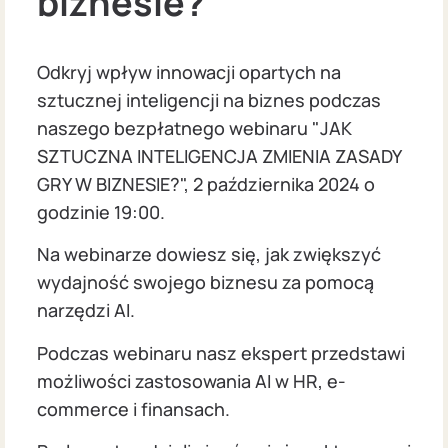
biznesie?
Odkryj wpływ innowacji opartych na
sztucznej inteligencji na biznes podczas
naszego bezpłatnego webinaru "JAK
SZTUCZNA INTELIGENCJA ZMIENIA ZASADY
GRY W BIZNESIE?", 2 października 2024 o
godzinie 19:00.
Na webinarze dowiesz się, jak zwiększyć
wydajność swojego biznesu za pomocą
narzędzi AI.
Podczas webinaru nasz ekspert przedstawi
możliwości zastosowania AI w HR, e-
commerce i finansach.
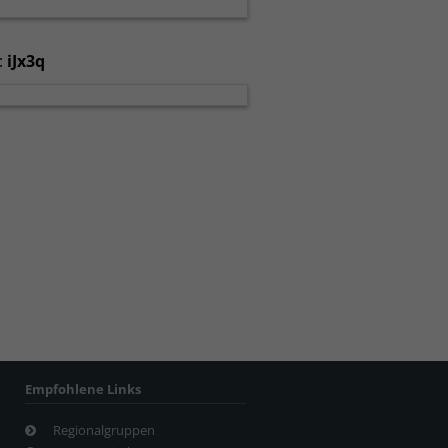
:
iJx3q
Empfohlene Links
Regionalgruppen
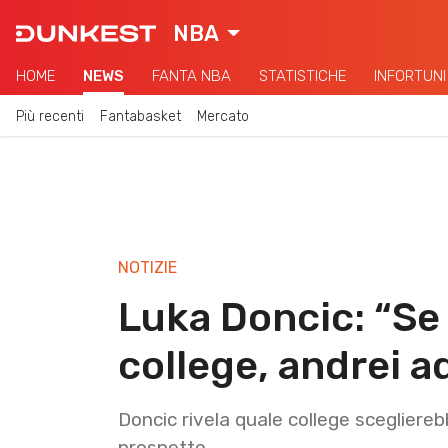
NBA
HOME
NEWS
FANTA NBA
STATISTICHE
INFORTUNI
Più recenti
Fantabasket
Mercato
NOTIZIE
Luka Doncic: “Se
college, andrei a
Doncic rivela quale college sceglier
prospetto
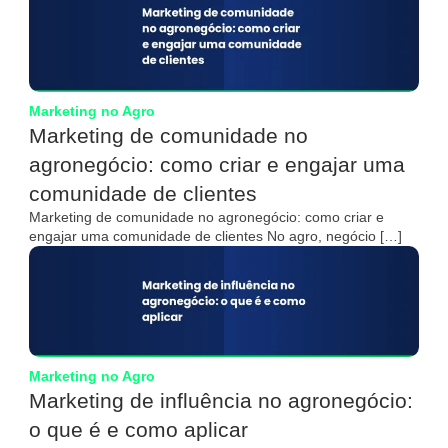
Marketing no Agro
Marketing de comunidade no
agronegócio: como criar e engajar uma
comunidade de clientes
Marketing de comunidade no agronegócio: como criar e
engajar uma comunidade de clientes No agro, negócio […]
Marketing no Agro
Marketing de influência no agronegócio:
o que é e como aplicar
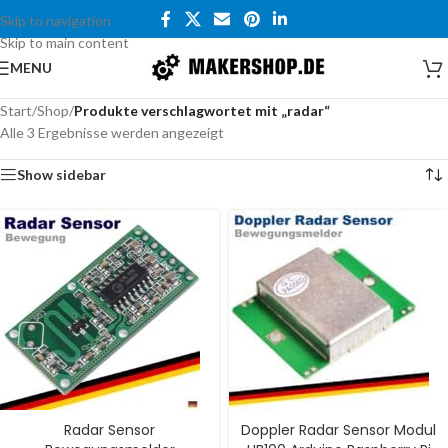
Skip to navigation
Skip to main content
MENU
Start
/
Shop
/
Produkte verschlagwortet mit „radar“
Alle 3 Ergebnisse werden angezeigt
Show sidebar
Radar Sensor
Doppler Radar Sensor Modul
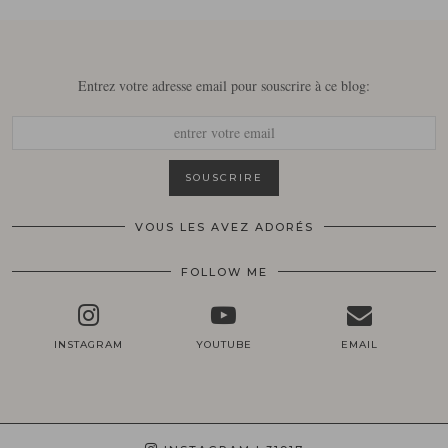
Entrez votre adresse email pour souscrire à ce blog:
VOUS LES AVEZ ADORÉS
FOLLOW ME
INSTAGRAM
YOUTUBE
EMAIL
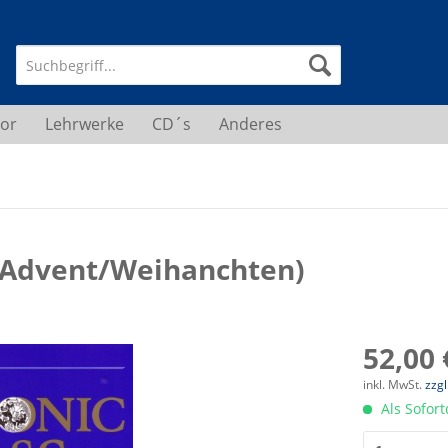
or
Lehrwerke
CD´s
Anderes
(Advent/Weihanchten)
52,00 
inkl. MwSt.
zzg
Als Sofor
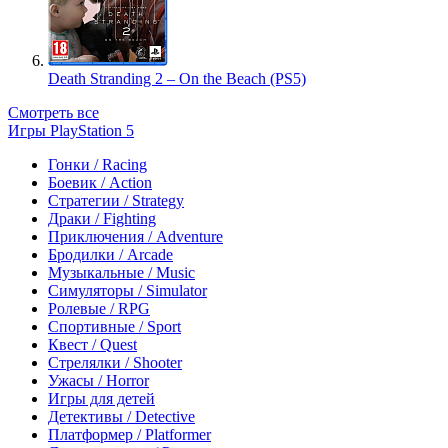
Death Stranding 2 – On the Beach (PS5)
Смотреть все
Игры PlayStation 5
Гонки / Racing
Боевик / Action
Стратегии / Strategy
Драки / Fighting
Приключения / Adventure
Бродилки / Arcade
Музыкальные / Music
Симуляторы / Simulator
Ролевые / RPG
Спортивные / Sport
Квест / Quest
Стрелялки / Shooter
Ужасы / Horror
Игры для детей
Детективы / Detective
Платформер / Platformer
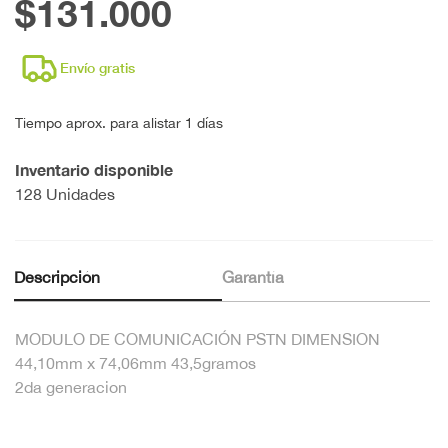
$131.000
Envío gratis
Tiempo aprox. para alistar 1 días
Inventario disponible
128 Unidades
Descripción
Garantía
MODULO DE COMUNICACIÓN PSTN DIMENSION
44,10mm x 74,06mm 43,5gramos
2da generacion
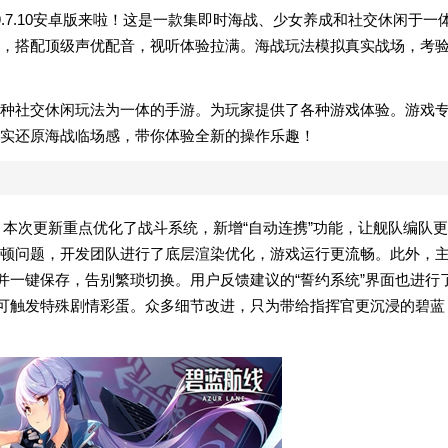
.7.10安卓版来啦！这是一款集即时海战、少女养成和社交休闲于一
，搭配顶级声优配音，视听体验拉满。海战玩法模拟真实战场，考
种社交休闲玩法为一体的手游。为玩家提供了各种游戏体验。游戏
实还原海战临场感，带你体验全新的操作乐趣！
新！本次更新重点优化了战斗系统，新增“自动连携”功能，让舰队编队更
顿问题，开发团队进行了底层渲染优化，游戏运行更流畅。此外，
并一键保存，告别繁琐切换。用户反馈建议的“誓约系统”界面也进行
，可触发特殊剧情彩蛋。众多细节改进，只为带给指挥官更沉浸的碧蓝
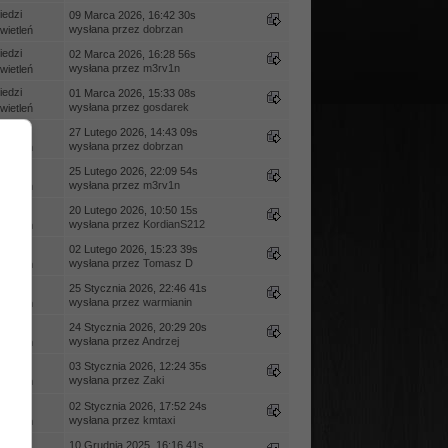
edzi
09 Marca 2026, 16:42 30s
wysłana przez
dobrzan
ietleń
edzi
02 Marca 2026, 16:28 56s
wysłana przez
m3rv1n
ietleń
edzi
01 Marca 2026, 15:33 08s
wysłana przez
gosdarek
ietleń
iedzi
27 Lutego 2026, 14:43 09s
wysłana przez
dobrzan
ietleń
edzi
25 Lutego 2026, 22:09 54s
wysłana przez
m3rv1n
ietleń
edzi
20 Lutego 2026, 10:50 15s
wysłana przez
KordianS212
ietleń
edzi
02 Lutego 2026, 15:23 39s
wysłana przez
Tomasz D
ietleń
edzi
25 Stycznia 2026, 22:46 41s
wysłana przez
warmianin
ietleń
edzi
24 Stycznia 2026, 20:29 20s
wysłana przez
Andrzej
ietleń
iedzi
03 Stycznia 2026, 12:24 35s
wysłana przez
Zaki
ietleń
edzi
02 Stycznia 2026, 17:52 24s
wysłana przez
kmtaxi
ietleń
edzi
10 Grudnia 2025, 16:16 41s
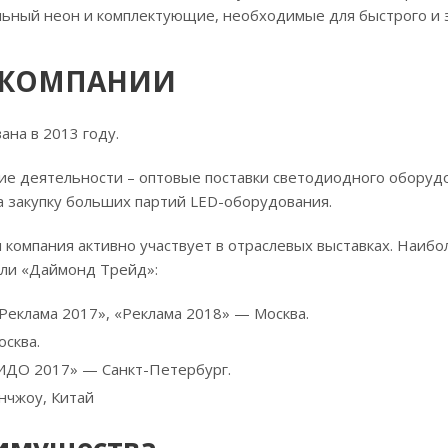
льный неон и комплектующие, необходимые для быстрого и 
 КОМПАНИИ
ана в 2013 году.
ие деятельности – оптовые поставки светодиодного оборуд
а закупку больших партий LED-оборудования.
 компания активно участвует в отраслевых выставках. Наиб
ели «Даймонд Трейд»:
«Реклама 2017», «Реклама 2018» — Москва.
сква.
ИДО 2017» — Санкт-Петербург.
нчжоу, Китай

> **What is expected**
When the string "college" occurs in a line of the material, that line belongs in the answer.

> **Answer to the exercise**
college, andrei a
Doncic rivela quale college sceglier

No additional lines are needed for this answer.